## Excerpt
#####
# Laminar Flow or Thermal-Acoustic Engines



## Oldmechthings (Jan 14, 2008)

After building that one cylinder hot air engine, (my first post) and failing to get it to run, I was skeptical about one cylinder engines. I thought they might be a hoax. Then about a year ago I got another book on hot air engines written by Roy Darlington in England. Roy had a short chapter with a few pictures, only he called them Thermal-Acoustic engines. Then I got on the web and located a few more which even included some video clips of them running. That aroused my interest again so I proceeded to build one. I did not locate a plan, but there were pictures and good descriptions of construction.





Somewhat to my surprise, the darn thing runs, Not very fast, but about a steady 80 rpm. Don't ask me how or why, as I have no idea what makes it go. It seems to defy the laws of physics, at least as I understand them. For a piston engine to run it needs a pulsating pressure in the cylinder to push the piston back and forth. I would think applying heat to the tube would cause the air to expand and push the piston out where it would stay until the heat was removed and it cooled back down again.
It is unlikely that I'll build another one as I'm not much into building things that I do not understand


----------



## Powder keg (Jan 14, 2008)

That looks great!I've been meaning to ask for some pictures of that engine:O) I'd like to build one of those soon. Just to watch it run:O) Thanks for sharing. I fixed your link so it works now. Keep trying:O)

Wes


----------



## Oldmechthings (Jan 14, 2008)

Thanks so much for making the image come up. I do not know what I missed. Us old dogs learn new trick s-l-o-w sometimes.
#####
## Provided records
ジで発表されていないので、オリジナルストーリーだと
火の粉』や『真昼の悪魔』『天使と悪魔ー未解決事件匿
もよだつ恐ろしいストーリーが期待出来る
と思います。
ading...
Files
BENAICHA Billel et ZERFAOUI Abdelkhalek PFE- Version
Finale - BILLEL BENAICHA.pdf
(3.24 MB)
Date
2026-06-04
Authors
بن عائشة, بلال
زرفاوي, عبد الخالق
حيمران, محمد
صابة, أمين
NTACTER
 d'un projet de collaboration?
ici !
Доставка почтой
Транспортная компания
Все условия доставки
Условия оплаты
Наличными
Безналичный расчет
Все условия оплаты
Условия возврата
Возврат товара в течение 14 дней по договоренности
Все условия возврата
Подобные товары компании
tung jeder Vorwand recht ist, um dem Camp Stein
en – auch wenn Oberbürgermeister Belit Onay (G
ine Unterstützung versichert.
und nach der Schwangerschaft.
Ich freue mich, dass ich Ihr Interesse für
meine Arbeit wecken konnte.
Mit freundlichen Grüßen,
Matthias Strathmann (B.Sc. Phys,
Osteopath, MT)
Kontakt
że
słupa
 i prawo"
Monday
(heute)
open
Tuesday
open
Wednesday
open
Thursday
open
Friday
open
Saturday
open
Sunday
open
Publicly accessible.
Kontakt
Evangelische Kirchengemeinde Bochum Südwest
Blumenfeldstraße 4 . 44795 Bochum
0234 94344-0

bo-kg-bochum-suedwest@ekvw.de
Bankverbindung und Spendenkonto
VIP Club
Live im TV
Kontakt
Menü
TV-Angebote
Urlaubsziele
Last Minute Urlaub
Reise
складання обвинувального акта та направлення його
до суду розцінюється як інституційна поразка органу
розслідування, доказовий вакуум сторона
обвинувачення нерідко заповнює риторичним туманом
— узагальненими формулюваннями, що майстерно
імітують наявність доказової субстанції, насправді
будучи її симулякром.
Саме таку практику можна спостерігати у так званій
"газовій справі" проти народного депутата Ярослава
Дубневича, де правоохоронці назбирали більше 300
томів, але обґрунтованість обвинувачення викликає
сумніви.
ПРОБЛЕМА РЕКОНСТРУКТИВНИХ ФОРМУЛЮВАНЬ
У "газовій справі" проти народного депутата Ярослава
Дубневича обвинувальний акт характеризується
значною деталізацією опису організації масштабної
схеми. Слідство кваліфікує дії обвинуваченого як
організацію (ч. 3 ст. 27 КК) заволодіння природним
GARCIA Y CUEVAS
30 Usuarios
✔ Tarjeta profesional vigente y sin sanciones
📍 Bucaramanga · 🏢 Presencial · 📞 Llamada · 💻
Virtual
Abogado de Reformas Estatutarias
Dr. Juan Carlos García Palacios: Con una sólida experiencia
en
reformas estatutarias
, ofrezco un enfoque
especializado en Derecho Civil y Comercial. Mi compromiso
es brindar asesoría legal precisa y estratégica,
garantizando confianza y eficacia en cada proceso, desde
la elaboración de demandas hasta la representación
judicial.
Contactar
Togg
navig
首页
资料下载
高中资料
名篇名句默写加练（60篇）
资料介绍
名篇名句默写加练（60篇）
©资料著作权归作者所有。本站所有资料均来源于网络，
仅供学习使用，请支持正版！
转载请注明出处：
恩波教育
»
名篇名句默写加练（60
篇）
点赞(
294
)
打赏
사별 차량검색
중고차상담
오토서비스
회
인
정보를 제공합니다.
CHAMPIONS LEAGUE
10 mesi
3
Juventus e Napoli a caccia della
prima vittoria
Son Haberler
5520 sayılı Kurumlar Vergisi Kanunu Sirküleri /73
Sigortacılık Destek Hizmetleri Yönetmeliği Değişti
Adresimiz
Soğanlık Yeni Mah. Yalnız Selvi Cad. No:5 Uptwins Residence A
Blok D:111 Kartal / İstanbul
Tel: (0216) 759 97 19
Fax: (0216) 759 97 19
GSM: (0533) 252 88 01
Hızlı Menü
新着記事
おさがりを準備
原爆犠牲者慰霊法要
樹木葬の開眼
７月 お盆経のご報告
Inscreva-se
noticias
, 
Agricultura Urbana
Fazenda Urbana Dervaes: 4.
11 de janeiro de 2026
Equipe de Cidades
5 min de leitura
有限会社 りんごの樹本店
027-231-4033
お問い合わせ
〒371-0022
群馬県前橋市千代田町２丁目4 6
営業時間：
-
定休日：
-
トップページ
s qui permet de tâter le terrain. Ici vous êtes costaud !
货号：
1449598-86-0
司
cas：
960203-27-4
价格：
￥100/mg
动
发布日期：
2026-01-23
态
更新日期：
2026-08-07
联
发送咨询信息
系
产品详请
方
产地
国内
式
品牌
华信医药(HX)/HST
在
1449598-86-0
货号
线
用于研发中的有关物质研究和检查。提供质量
#####
## Task objective
Please answer these questions about the forum thread on thermal-acoustic engines:
(a) Who wrote the book on hot air engines that the first poster got about a year earlier?
(b) At what speed does the engine the first poster built run?
(c) What did Wes fix in the first poster's post?

## Written response
(a) Roy Darlington, in England.
(b) About a steady 80 rpm.
(c) The link, so that it works now.